Wrong! The difference between a romance novel and porn is the focus on the emotions–the happily ever after. That’s the good stuff. Right there is why women, or at least I, buy and buy into romance. The emotions make the sex worthwhile in a book. Sex between leads must serve a purpose. My comment in no way is meant to dismiss erotica. I find some erotica to be quite singularly excellent and others like Anne Rice’s
Sleeping Beauty Trilogy to be complete crap. It’s as Carolyn Jewel says from the post Defined: Emotion and Passion, pt 1:
Carolyn Jewel: There must be something at risk, something changed between them [the leads] afterward. If your characters aren’t risking anything emotionally through their intimacy, then it’s just boring. Every bedroom scene has to change the relationship between the characters. This can include making things seem even worse, by the way. Intimacy does not always equal happy ever after, especially early on in a relationship. It’s not only about who’s touching who where. The best bedroom scenes never, ever lose focus on the emotion, even when one of the characters thinks there isn’t any.

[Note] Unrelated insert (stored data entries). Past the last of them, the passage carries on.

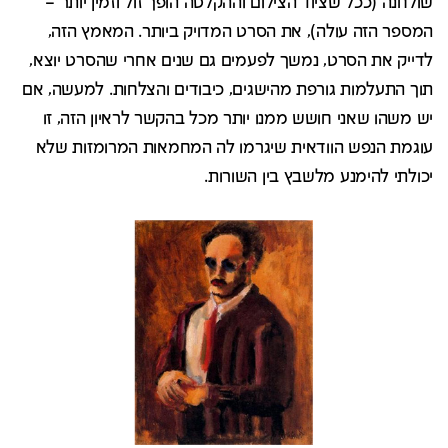
שולחנה (ככל שציוד הצילום וההקלטה הופך זול וזמין יותר –
המספר הזה עולה), את הסרט המדויק ביותר. המאמץ הזה,
לדייק את הסרט, נמשך לפעמים גם שנים אחרי שהסרט יוצא,
תוך התעלמות גורפת מהישגים, כיבודים והצלחות. למעשה, אם
יש משהו שאני חושש ממנו יותר מכל בהקשר לראיון הזה, זו
עוגמת הנפש הוודאית שיגרמו לה המחמאות המרומזות שלא
יכולתי להימנע מלשבץ בין השורות.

In many cases the difference between an okay romance and a great romance is the sexual tension. Without it the writing is lacking. Intimacy is created with sex; it is where you’re vulnerable, where you learn about your partner, and most importantly learn a bit about yourself. In an author interview with erotica writer, Jamaica Layne I asked her to define a weakness in romance and she illustrated a weakness from tame romance, which I agreed with wholeheartedly. She said:
Jamaica: —–I think a major weakness of most “sweet” romance novels is the fact they leave the sex out. One reason I’m so drawn to writing erotica is because it leaves the sex in without asking the reader to fill in their own details. Don’t get me wrong—-I still like a good non-erotic romance novel—-but there still needs to be at least some sex and/or sensuality in order for it to appeal to me. Even Jane Austen understood the importance of sex in romance—–all of her heroines are quite sensual, even though her books make no direct mention of sex.

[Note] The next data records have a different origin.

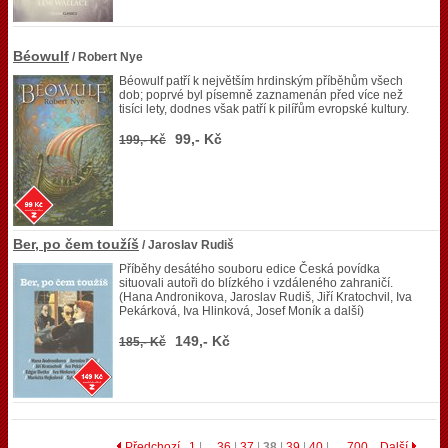
Béowulf
/ Robert Nye
Béowulf patří k největším hrdinským příběhům všech
dob; poprvé byl písemně zaznamenán před více než
tisíci lety, dodnes však patří k pilířům evropské kultury.
99,- Kč
199,- Kč
Ber, po čem toužíš
/ Jaroslav Rudiš
Příběhy desátého souboru edice Česká povídka
situovali autoři do blízkého i vzdáleného zahraničí.
(Hana Andronikova, Jaroslav Rudiš, Jiří Kratochvil, Iva
Pekárková, Iva Hlinková, Josef Moník a další)
149,- Kč
185,- Kč
Předchozí
1
|…
36
|
37
|
38
|
39
|
40
| …
700
Další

I could watch and read Pride and Prejudice forever. The conclusion to draw from this is that sex in romance must be tied in with emotion, attraction, and create a dynamic pull between the characters and the reader. We must feel the same drive the characters do. When sex is written and it serves no purpose to the reader or the characters, it’s like trying to pull teeth, excruciating, or kissing a cold fish, plainly displeasing and alienating. Nothing can pull a reader out of a story quicker than a poorly written sex scene that’s clumsy or unnecessary. Authors can include sex or not but never ever should they write a romance without these three elements; because the tension, attraction and emotional vulnerability are all essential to creating a romance that readers want to read and reread time and again.